Help! I Have To Make A Speech!

A couple of mornings ago I found myself sitting near the front of a very large room, packed in shoulder-to-shoulder with several hundred other folks.  We all wanted to learn the secrets speakerof success that were stored away in the carefully moussed head of an amazingly handsome and talented young man who knew way more than we did.  I had looked forward to the opportunity to improve my skills, to understand how he had succeeded when so many others had failed, and to leave that morning with lots of ideas on how to make things happen.

One hour later, I walked out half asleep, desperate for coffee and fresh air. One day later, I’m not sure that I could have told you one single main point of his presentation.  What happened?

He made a speech, and those don’t work anymore.  It was very nicely done — the PowerPoint slides were attractive, the images appropriate, and he had his subject down cold.  But within a few minutes, my attention began to wander.  I checked my email, started dissecting his presentation design, looked around at the other attendees, looked at my watch — there just wasn’t enough there to hold my attention.

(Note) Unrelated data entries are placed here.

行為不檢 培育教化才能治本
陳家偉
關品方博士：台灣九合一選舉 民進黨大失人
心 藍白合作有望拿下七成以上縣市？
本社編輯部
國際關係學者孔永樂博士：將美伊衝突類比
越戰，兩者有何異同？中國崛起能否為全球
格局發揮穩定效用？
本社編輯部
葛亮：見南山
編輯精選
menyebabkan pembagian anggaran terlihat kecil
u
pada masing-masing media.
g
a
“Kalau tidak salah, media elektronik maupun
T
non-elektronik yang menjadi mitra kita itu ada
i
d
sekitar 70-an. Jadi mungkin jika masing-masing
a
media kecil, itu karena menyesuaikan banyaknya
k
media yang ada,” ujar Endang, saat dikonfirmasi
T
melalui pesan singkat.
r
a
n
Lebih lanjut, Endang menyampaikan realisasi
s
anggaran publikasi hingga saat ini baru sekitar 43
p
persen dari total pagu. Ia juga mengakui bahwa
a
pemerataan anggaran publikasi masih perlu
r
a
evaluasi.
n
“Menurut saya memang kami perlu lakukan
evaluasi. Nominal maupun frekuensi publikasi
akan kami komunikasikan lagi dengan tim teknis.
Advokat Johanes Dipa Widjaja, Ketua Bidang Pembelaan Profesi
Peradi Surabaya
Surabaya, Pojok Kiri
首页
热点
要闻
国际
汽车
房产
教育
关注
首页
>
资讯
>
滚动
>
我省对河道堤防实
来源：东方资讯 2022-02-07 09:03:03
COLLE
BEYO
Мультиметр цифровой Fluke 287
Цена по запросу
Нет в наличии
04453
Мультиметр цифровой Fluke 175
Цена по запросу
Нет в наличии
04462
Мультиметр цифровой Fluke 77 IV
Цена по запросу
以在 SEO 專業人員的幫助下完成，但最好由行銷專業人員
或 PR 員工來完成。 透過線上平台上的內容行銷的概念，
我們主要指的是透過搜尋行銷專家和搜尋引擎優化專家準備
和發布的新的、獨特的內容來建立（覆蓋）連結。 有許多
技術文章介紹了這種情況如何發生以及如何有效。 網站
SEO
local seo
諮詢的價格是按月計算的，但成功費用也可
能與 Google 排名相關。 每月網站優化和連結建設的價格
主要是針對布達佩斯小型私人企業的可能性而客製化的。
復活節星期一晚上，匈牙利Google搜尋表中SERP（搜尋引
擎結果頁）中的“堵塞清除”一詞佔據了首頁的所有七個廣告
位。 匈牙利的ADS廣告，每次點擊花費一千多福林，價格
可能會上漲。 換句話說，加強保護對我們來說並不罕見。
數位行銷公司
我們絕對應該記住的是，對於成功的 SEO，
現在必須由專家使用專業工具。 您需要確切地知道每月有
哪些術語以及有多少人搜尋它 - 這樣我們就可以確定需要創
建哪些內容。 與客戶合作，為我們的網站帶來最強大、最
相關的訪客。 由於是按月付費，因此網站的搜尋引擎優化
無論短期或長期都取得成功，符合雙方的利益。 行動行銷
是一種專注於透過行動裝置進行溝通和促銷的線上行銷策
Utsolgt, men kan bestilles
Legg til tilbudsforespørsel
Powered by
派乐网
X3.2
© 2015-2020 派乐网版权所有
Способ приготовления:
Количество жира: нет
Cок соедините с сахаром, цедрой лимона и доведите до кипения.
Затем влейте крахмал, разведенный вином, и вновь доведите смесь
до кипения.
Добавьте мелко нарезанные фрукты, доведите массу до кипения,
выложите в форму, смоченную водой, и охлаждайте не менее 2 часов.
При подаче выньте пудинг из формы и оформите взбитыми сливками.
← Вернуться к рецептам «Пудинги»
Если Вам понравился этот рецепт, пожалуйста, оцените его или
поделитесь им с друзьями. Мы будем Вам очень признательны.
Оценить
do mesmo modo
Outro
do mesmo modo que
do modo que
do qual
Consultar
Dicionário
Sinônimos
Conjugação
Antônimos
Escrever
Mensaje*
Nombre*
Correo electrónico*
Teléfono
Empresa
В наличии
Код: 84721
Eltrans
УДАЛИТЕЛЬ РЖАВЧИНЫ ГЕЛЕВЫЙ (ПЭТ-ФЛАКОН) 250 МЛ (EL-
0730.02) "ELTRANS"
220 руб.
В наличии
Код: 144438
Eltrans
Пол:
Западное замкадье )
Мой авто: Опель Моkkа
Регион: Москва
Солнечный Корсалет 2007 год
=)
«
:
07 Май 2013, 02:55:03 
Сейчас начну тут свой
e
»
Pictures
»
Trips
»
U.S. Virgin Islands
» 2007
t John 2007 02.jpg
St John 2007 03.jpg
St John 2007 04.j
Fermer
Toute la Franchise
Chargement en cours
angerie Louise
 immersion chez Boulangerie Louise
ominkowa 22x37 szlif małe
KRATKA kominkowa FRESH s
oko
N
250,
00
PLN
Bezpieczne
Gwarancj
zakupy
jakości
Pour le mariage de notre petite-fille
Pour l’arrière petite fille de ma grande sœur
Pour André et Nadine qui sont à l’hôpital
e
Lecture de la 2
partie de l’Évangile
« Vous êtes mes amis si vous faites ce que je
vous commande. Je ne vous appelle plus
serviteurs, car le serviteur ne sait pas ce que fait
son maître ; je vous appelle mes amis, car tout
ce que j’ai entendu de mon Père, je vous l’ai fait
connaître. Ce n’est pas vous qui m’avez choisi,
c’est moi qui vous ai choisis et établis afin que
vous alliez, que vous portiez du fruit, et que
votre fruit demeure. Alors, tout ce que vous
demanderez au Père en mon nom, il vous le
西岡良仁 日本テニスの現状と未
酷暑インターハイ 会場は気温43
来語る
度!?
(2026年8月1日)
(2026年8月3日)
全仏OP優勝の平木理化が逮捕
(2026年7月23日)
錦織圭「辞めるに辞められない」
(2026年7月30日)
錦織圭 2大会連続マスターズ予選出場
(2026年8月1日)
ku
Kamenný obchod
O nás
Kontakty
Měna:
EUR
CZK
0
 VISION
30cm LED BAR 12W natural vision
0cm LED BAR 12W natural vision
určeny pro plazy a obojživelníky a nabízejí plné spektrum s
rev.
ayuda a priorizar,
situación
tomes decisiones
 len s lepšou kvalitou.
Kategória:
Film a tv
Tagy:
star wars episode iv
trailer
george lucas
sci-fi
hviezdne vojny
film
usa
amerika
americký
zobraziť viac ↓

We live in a world where we expect to be engaged – commenting, writing, replying, sharing — and the one-to-many model of a lecture is no longer effective for educating a group about your topic.

So what do you do, if you’d actually like to make your ideas stick after the applause ends and the projector cools off?  Here are a few ideas:

  • Check For Understanding Ask members of the audience to give examples of situations where your idea could be used or implemented — this requires us to pay attention, and lets you know if we got the point
  • Get Our Input Have “blank” PowerPoint slides where we call out ideas to put on the list, and you add them.  The five most important things about…  The worst ways to do…
  • Talk To Us First Before your lecture, talk to the audience — then during your talk, use that information.  “John over there — in his hospital, he has this problem.  Tell us about it…”
  • Tell Us Stories Storytelling is the most effective way of communicating — that’s why there are drawings in caves.  Don’t just say what to do — give us the context.
  • Do The Q & A First, Not Last Before you start talking, ask us what we want to hear — and list our questions on a flip chart.  Keep referencing back to that during your talk — you’ll be a hero, and you can tailor what you say to just what we need.
  • Sum It Up For Us Have a summation or “take-aways” slide ready — and use it.  Leave it up there at the end when you’re done.
  • Don’t Complain No matter how much time you get, even if it’s half what you were promised, don’t complain.  Make it work.  Have a plan for 75%, 50%, 25% of what you were promised and be ready to do it.

And my personal favorite “must do”?  Give us a link! Provide us a simple link to get more information on your web or blog that contains links to everything you mention in your lecture.  Don’t make us work for it.  This also lets us share out your wisdom with all our little friends.

If you accomplish just part of this you’re well on the road to being an amazing speaker.


  1. howard gutknecht says

    How about value to the audience? Everybody in the audience? If the speaker was presenting on “time management” did you leave with some specific actions you could put to use today or tomorrow, or at least research and test?

  2. Dave Ferguson says

    When it comes to giving that link, a presenter can demonstrate a lot about the value of web 2.0 by saying, “You don’t have to write down any of my references. You’ll find them all at .”

    Outside early adopters, relatively few people have used delicious. Saving a bunch of worthwhile links, and adding a tag for this specific event, can fling open a door in a way that 15 minutes of yammering about social bookmarks will not.